We use a scheme that allows you to place the weights into a linear tensor of shape: batch = 1, channel = 1, height = 1, width = 12.
If the 2D array pattern is numbered like this (position 4 would be the center weight of a 3x3 Kernel)...
.. code-block::
0 1 2
3 4 5
6 7 8
The positions above are mapped to fit linear ``DdrTensor, 1, 1, 1, 12>`` , like this:
.. code-block::
[4, x, x, x, 1, 7, 5, 3, 2, 6, 8, 0]
The ``'x'`` elements shown above represent 0's and are ignored by the convolution operation.
You can see this operation performed in the code snippet below, which is run on the host machine prior to kernel execution:
.. literalinclude:: ../../../tests/static_data_tests/gaussian_blur_3x3.cpp
:start-after: Pack Weights
:end-before: Pack Weights
Notice:
* the center position in the 2D array is packed into the 0th position by default.
* the 8 other values are mapped in a NSEW sequence from 2D into the linear array starting at index 4.
Note also that it's convenient to map the data algorithmically simply because the symmetry in the 2D Gaussian along the YX and diagonal axes makes the values fall into discreet index ranges in the linear packing pattern. We could just as easily build the linear weights array explicitly.
Calling the kernel
^^^^^^^^^^^^^^^^^^^^
Finally, we'll call the kernel routine we built in Recipe 1 above, passing it references to the three tensor objects we just initialized in DDR.

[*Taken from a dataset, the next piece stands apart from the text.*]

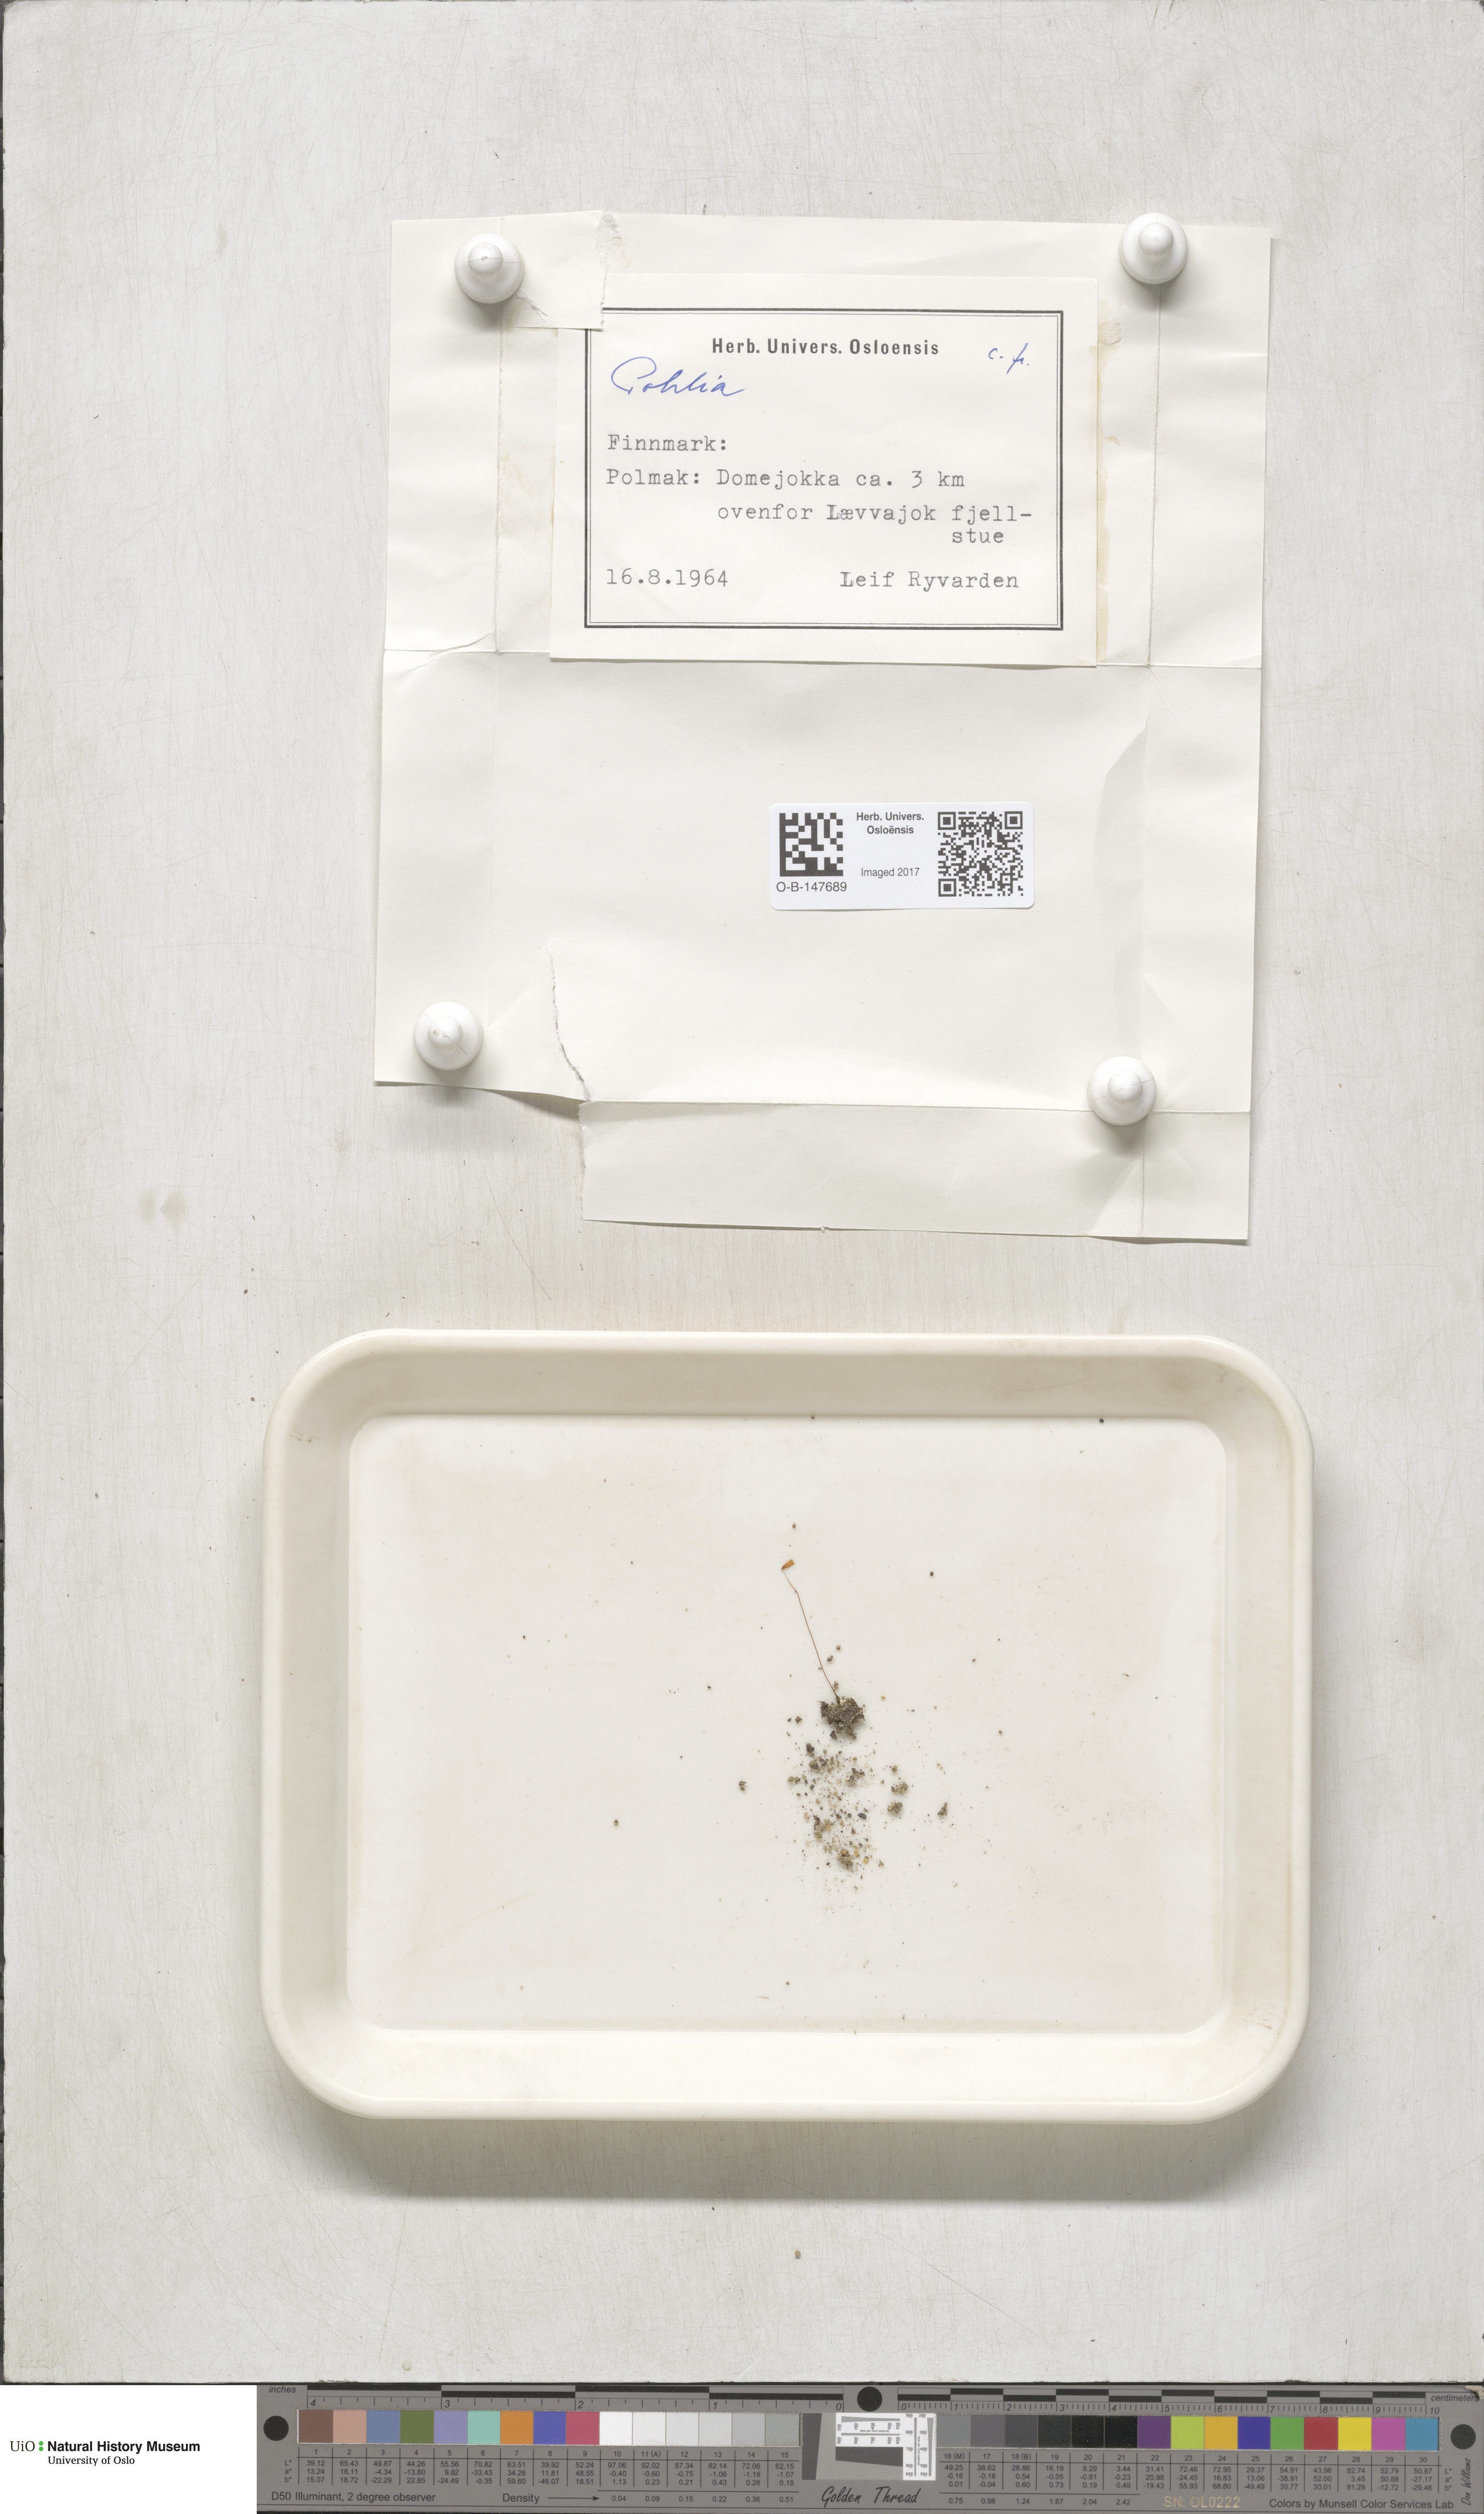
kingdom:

.. literalinclude:: ../../../tests/static_data_tests/gaussian_blur_3x3.cpp
:start-after: Main
:end-before: Main
Further Improvements
--------------------
It's possible to further optimize the code demonstrated in the tutorial.

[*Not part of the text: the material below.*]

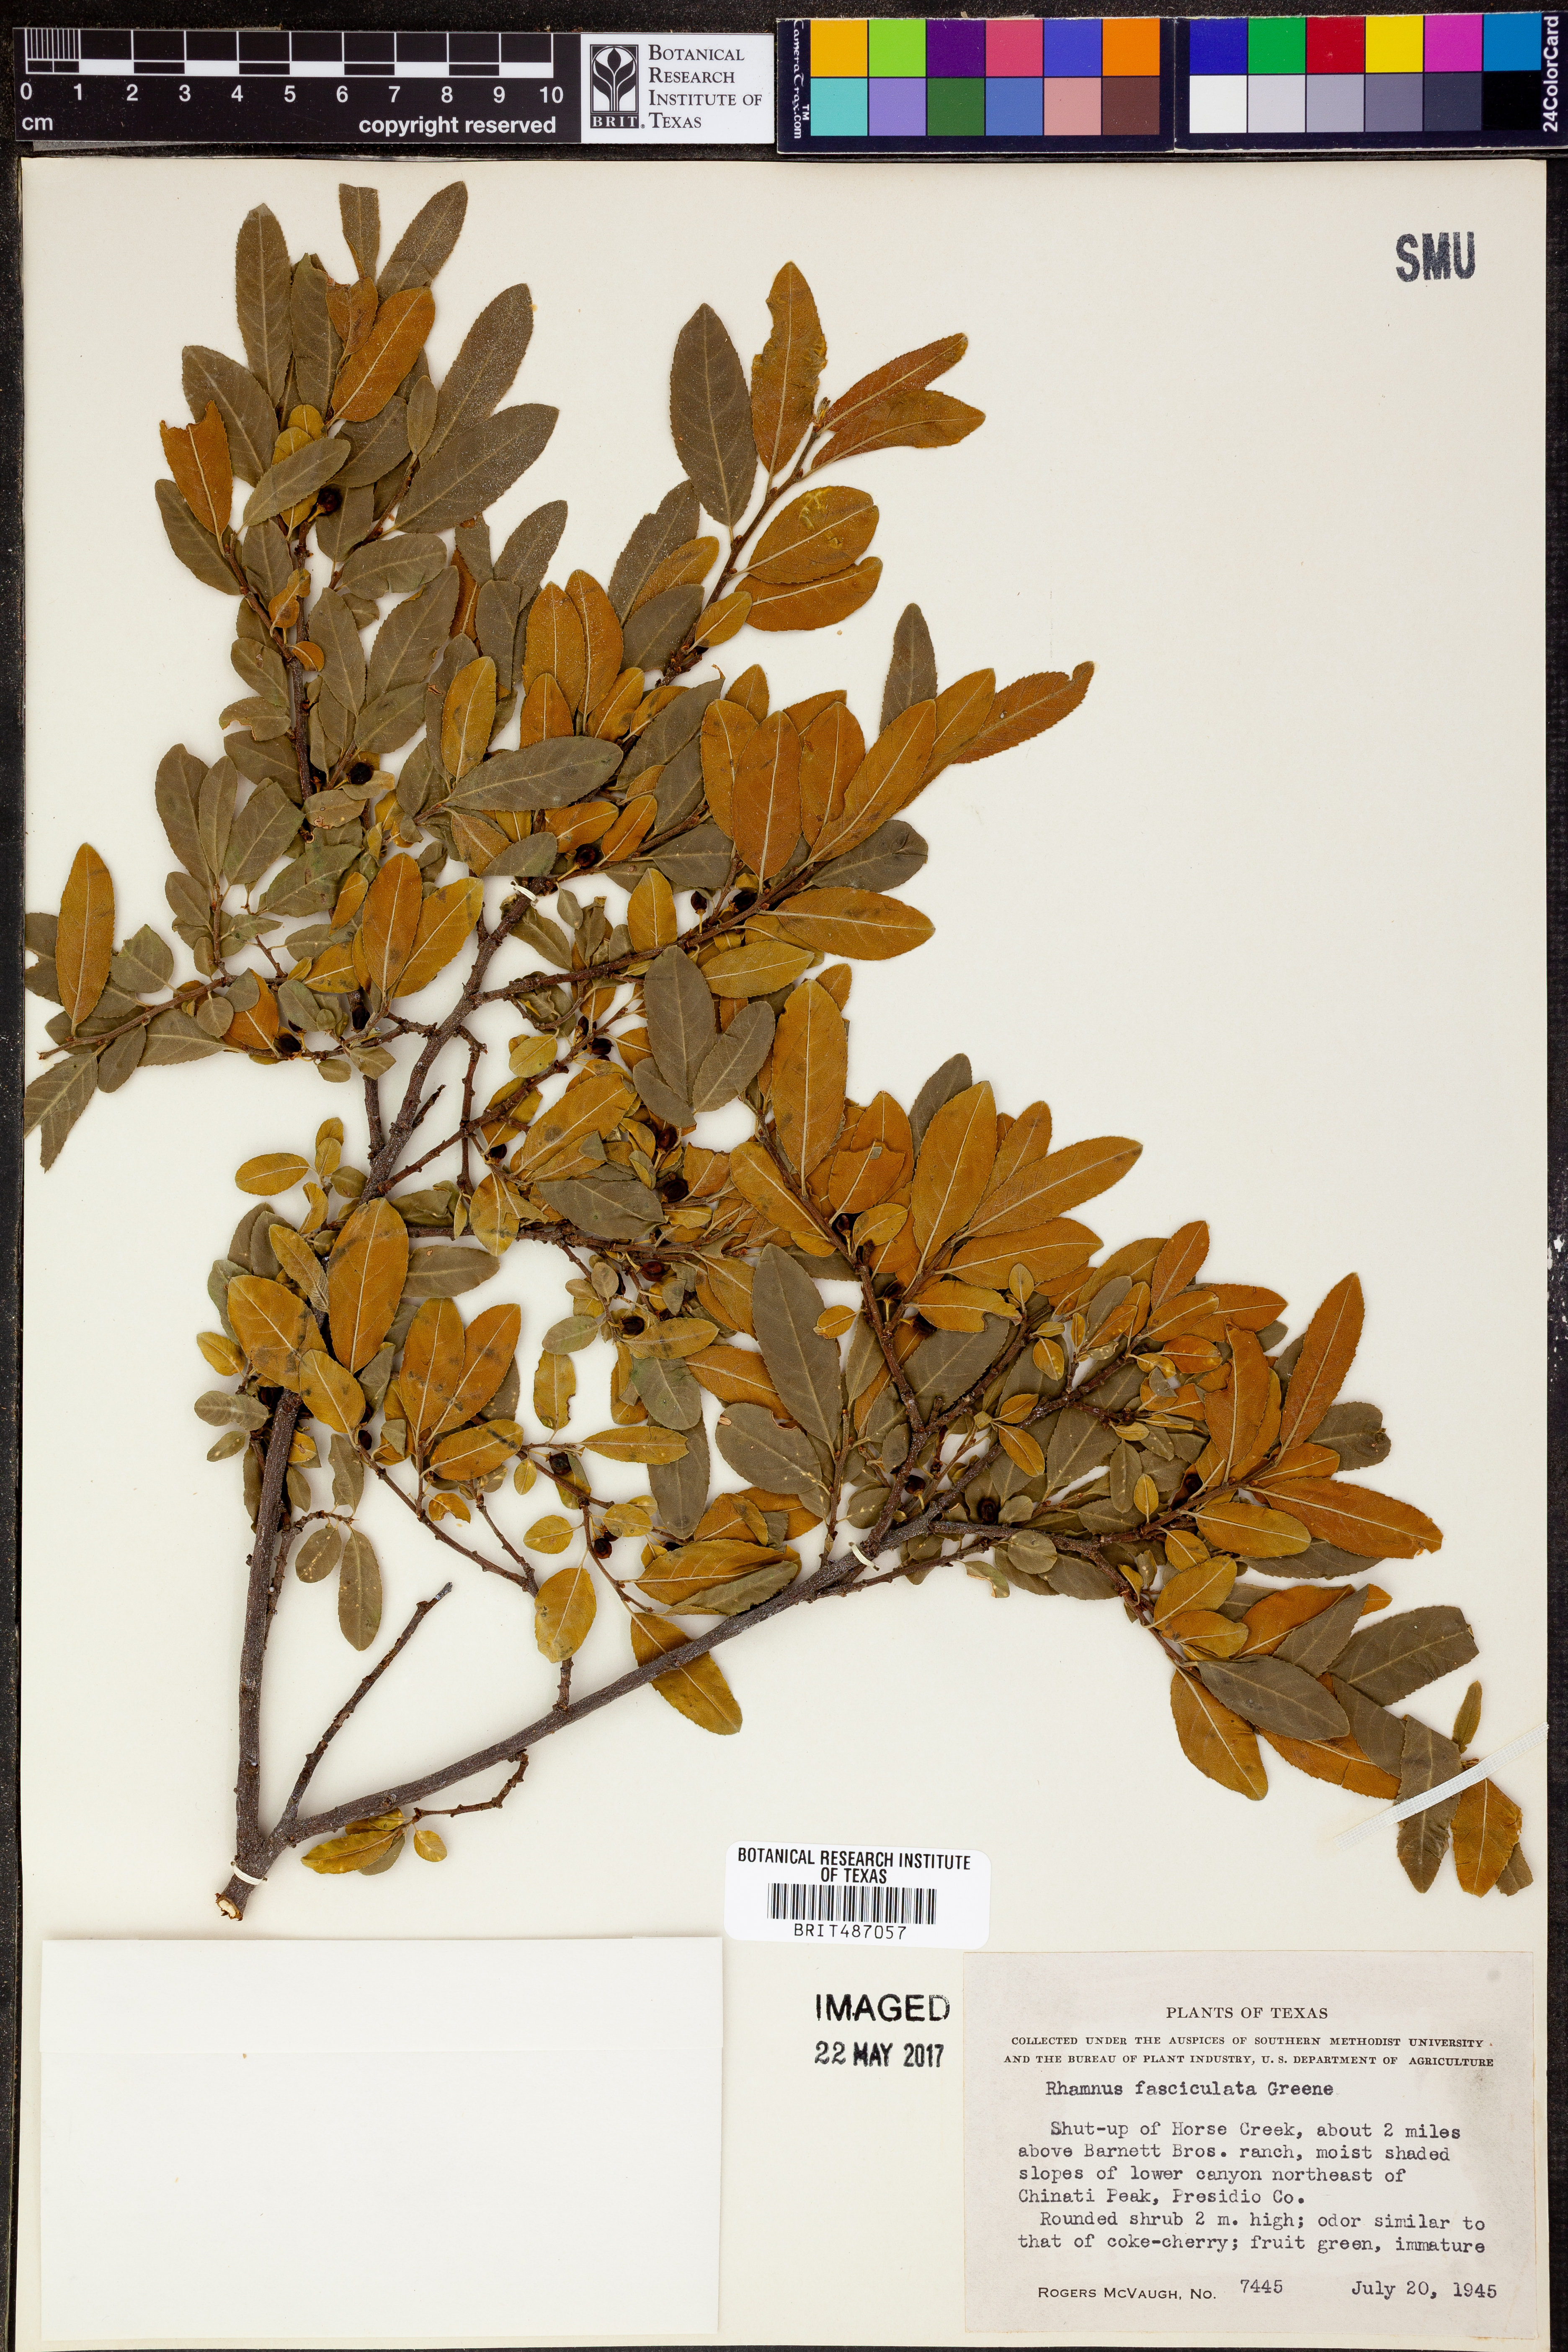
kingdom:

For example, by utilizing ping-pong buffers (i.e. starting the fetch of the next RoI from OCM before the current RoI has been computed), the memory fetching overhead can be further reduced since subsequent RoIs are fetched asynchronously.
We can also consider using int8 as a data type, which results in a more efficient data flow.
Key concepts
-------------
This tutorial demonstrated several foundational concepts that you'll use repeatedly to implement kernel routines and process data in the core array.
* **Broadcast requirements and conventions:** The broadcast function is used to transfer constant data that is common to every core calculation, a tile at a time.
It's important to stage data before each call to any API method whose function includes "popping" data off the broadcast bus. That's why the example repeatedly stages the weights tensor data within the inner loop. After running an operation on the core Array, the constant data must be staged again.
* **Borders:** By definition, the blur is calculated for a given pixel in the input tensor by using the values of adjacent pixels. Because of that, when iterating through RoIs, the algorithm still needs pixels outside of the RoI for the calculation. Using the BORDER version of the iterator is what automatically brings in those border pixels for purposes of the calculation. The architecture supports this without the need to allocate additional core memory since there are border cores built in to the hardware specifically for this.
* **Weights:** Weights in the mask tensor are represented by the FixedPoint type with 2^7 fractional values. We broadcast this tensor to the current tile, since each core in the tile uses it to do the convolution.